↓
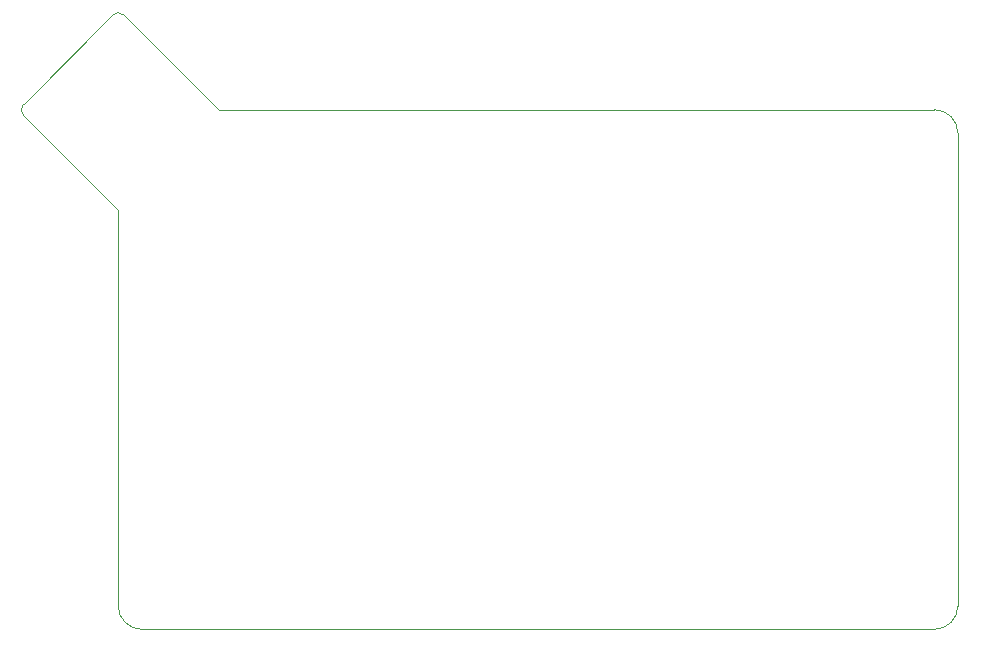
<source format=gm1>
%TF.GenerationSoftware,KiCad,Pcbnew,8.0.5*%
%TF.CreationDate,2024-11-01T13:05:59-07:00*%
%TF.ProjectId,bizcard,62697a63-6172-4642-9e6b-696361645f70,rev?*%
%TF.SameCoordinates,Original*%
%TF.FileFunction,Profile,NP*%
%FSLAX46Y46*%
G04 Gerber Fmt 4.6, Leading zero omitted, Abs format (unit mm)*
G04 Created by KiCad (PCBNEW 8.0.5) date 2024-11-01 13:05:59*
%MOMM*%
%LPD*%
G01*
G04 APERTURE LIST*
%TA.AperFunction,Profile*%
%ADD10C,0.050000*%
%TD*%
G04 APERTURE END LIST*
D10*
X71000001Y-52000001D02*
G75*
G02*
X71999999Y-52000001I499999J-500000D01*
G01*
X142600000Y-102000000D02*
G75*
G02*
X140600000Y-104000000I-2000000J0D01*
G01*
X71500000Y-102000000D02*
X71500000Y-68500000D01*
X73500000Y-104000000D02*
X73500000Y-104000000D01*
X73500000Y-104000000D02*
G75*
G02*
X71500000Y-102000000I0J2000000D01*
G01*
X140600000Y-60000000D02*
X140600000Y-60000000D01*
X80000000Y-60000000D02*
X140600000Y-60000000D01*
X140600000Y-60000000D02*
G75*
G02*
X142600000Y-62000000I0J-2000000D01*
G01*
X142600000Y-102000000D02*
X142600000Y-102000000D01*
X63500001Y-59500001D02*
X71000000Y-52000000D01*
X71500000Y-68500000D02*
X63500001Y-60499999D01*
X63500001Y-60499999D02*
G75*
G02*
X63500001Y-59500001I499999J499999D01*
G01*
X142600000Y-62000000D02*
X142600000Y-102000000D01*
X140600000Y-104000000D02*
X73500000Y-104000000D01*
X72000000Y-52000000D02*
X80000000Y-60000000D01*
M02*

</source>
↑
From the line holding "X71500000Y-102000000I0J2000000D01*" to the last line of the material above, reproduce every line exactly, and only those.

X71500000Y-102000000I0J2000000D01*
G01*
X140600000Y-60000000D02*
X140600000Y-60000000D01*
X80000000Y-60000000D02*
X140600000Y-60000000D01*
X140600000Y-60000000D02*
G75*
G02*
X142600000Y-62000000I0J-2000000D01*
G01*
X142600000Y-102000000D02*
X142600000Y-102000000D01*
X63500001Y-59500001D02*
X71000000Y-52000000D01*
X71500000Y-68500000D02*
X63500001Y-60499999D01*
X63500001Y-60499999D02*
G75*
G02*
X63500001Y-59500001I499999J499999D01*
G01*
X142600000Y-62000000D02*
X142600000Y-102000000D01*
X140600000Y-104000000D02*
X73500000Y-104000000D01*
X72000000Y-52000000D02*
X80000000Y-60000000D01*
M02*

</source>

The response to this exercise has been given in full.